Очередное откровение. Мне этого не хочется. И, признаться, это даже не обязательно. Но отчего-то мне кажется, что если я не поделюсь этой историей с живым существом, мне никогда не удастся избавиться от груза вины.
- Твой сын не заслуживал такого отношения с моей стороны, - мой покаянный голос звучит тихо и в нём чувствуется волнение и горечь. - Я никогда не обращал на него должного внимания, надеясь, что и он на меня не обратит, а когда это случалось был с ним груб и раздражителен или, напротив, не в меру любезен и мил. Это было отвратительно... - мне почему-то кажется, что он следит за нами. Я умолкаю, но почти сразу с ещё большим чувством, продолжаю: - Все потому, что я всегда сознавал его слабость и то, что я ничем не могу помочь ему, никак не смогу его спасти, когда он будет в этом нуждаться.

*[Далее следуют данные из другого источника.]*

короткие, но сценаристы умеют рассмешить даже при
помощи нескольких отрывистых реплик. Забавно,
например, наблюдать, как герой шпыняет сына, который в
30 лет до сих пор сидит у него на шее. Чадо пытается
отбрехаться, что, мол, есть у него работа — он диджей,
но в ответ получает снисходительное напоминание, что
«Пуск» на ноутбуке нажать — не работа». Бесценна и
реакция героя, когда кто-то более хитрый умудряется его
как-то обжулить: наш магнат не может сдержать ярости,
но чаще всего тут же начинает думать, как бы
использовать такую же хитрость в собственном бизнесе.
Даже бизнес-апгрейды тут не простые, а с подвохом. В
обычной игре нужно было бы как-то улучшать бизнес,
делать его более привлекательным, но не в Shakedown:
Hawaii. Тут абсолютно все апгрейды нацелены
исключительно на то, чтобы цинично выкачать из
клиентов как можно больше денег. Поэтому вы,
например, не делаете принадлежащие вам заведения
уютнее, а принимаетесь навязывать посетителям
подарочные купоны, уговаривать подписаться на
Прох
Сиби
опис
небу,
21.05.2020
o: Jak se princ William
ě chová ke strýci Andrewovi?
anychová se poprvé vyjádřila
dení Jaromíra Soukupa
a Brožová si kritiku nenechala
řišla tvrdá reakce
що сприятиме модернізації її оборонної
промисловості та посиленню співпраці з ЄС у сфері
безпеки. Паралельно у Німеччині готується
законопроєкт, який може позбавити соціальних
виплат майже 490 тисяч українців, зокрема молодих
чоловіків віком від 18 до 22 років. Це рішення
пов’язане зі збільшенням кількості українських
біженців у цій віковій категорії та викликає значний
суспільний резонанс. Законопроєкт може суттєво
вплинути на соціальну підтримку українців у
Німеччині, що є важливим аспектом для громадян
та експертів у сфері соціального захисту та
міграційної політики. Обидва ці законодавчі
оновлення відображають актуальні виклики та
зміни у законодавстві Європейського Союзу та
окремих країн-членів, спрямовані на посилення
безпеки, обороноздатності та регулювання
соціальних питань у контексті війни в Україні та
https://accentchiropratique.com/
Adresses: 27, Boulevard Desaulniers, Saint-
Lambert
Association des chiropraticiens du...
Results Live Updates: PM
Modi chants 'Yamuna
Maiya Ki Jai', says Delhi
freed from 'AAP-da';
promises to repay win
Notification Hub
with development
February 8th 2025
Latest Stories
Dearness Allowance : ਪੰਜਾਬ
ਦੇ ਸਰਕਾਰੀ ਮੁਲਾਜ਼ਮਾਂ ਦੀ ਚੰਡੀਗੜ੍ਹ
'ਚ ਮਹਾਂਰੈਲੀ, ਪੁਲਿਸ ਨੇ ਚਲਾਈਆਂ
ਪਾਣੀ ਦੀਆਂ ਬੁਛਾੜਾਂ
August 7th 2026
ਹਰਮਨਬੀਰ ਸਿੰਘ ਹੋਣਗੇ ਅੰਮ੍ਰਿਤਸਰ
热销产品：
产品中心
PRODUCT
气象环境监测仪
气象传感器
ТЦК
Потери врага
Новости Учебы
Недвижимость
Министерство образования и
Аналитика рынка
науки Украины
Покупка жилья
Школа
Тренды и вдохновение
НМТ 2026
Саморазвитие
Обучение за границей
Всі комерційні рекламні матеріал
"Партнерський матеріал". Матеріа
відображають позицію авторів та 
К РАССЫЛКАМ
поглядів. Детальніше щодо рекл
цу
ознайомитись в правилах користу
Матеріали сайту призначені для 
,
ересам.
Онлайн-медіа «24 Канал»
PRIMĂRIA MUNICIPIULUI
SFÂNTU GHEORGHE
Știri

В моей памяти оживают картины и чувства прошлого: самонадеянный взгляд наглого котёнка, уверенного в своей непобедимости, и беспомощность его дяди, предчувствовавшего его гибель, совершенно отчаявшегося и неспособного предотвратить печальный исход.
- Не подумай, что после смерти я стал пророком. Нет, я предвидел его несчастья ещё при жизни. Он взял две самые выдающиеся черты своих родителей: душевную гибкость матери, совмещающей в себе ласковую, добрую, женственную красавицу и хладнокровную убийцу, и упрямство и максимализм отца, делящего мир на черное и белое, уверенного в том, что он избрал единственно верный путь, и преданного своим убеждениям. Пока что подобный парадокс ничуть его не смущает: обе эти черты гармонично сочетаются в его характере, они являются его внутренним стержнем и только в них он находит опору. Но пока он ещё слишком мал и у него есть брат и сестра, общество которых позволяет ему сохранить известное равновесие, - мной вновь овладевает спокойная серьёзность, подобная той, с которой целитель озвучивает диагноз больному.- Но это не может продолжаться вечно. Однажды в его душу закрадётся чувство, которое вступит в противоречие с моделью мира, который он сам для себя сотворил, и гармония нарушится. Он, всегда откровенный собой, не сможет понять, в чём дело, когда когда его сознание уподобится змее, укусившей собственный хвост. Он сойдёт с ума...
Описанная мной картина будущего этого несчастного, оставляет неприятное послевкусье. Её реальность кажется мне настолько неопровержимой, что я с трудом убеждаю себя в том, что всё описанное ещё не случилось и, возможно, никогда не случится. Что это всё мои параноидальные домыслы. А вдруг нет? Лучше пытаться предотвратить катастрофу, которая не случится, чем бездействовать перед реальной угрозой. Так что я продолжаю.
- Это все не более, чем мои домыслы, но я всегда чувствовал себя виноватым перед ним из-за того, что не мог найти способа, как спасти его от этого безумия (возможно, более чем иллюзорного) и поэтому злился на него, будучи бессильным помочь. Да, знаю, глупо, бессмысленно, неоправданно и очень даже в моём стиле, но я до сих пор не могу отделаться от этой вины.
Наконец-то. Откровения закончились. Осталось самое сложное. Просьба.
- Так что теперь прошу тебя, Суини, если когда-нибудь мои предположения оправдаются: спаси своего сына! Еще вчера я не стал бы просить тебя об этом, но сейчас... Сейчас мне кажется, что ты единственный, кто сможет ему помочь.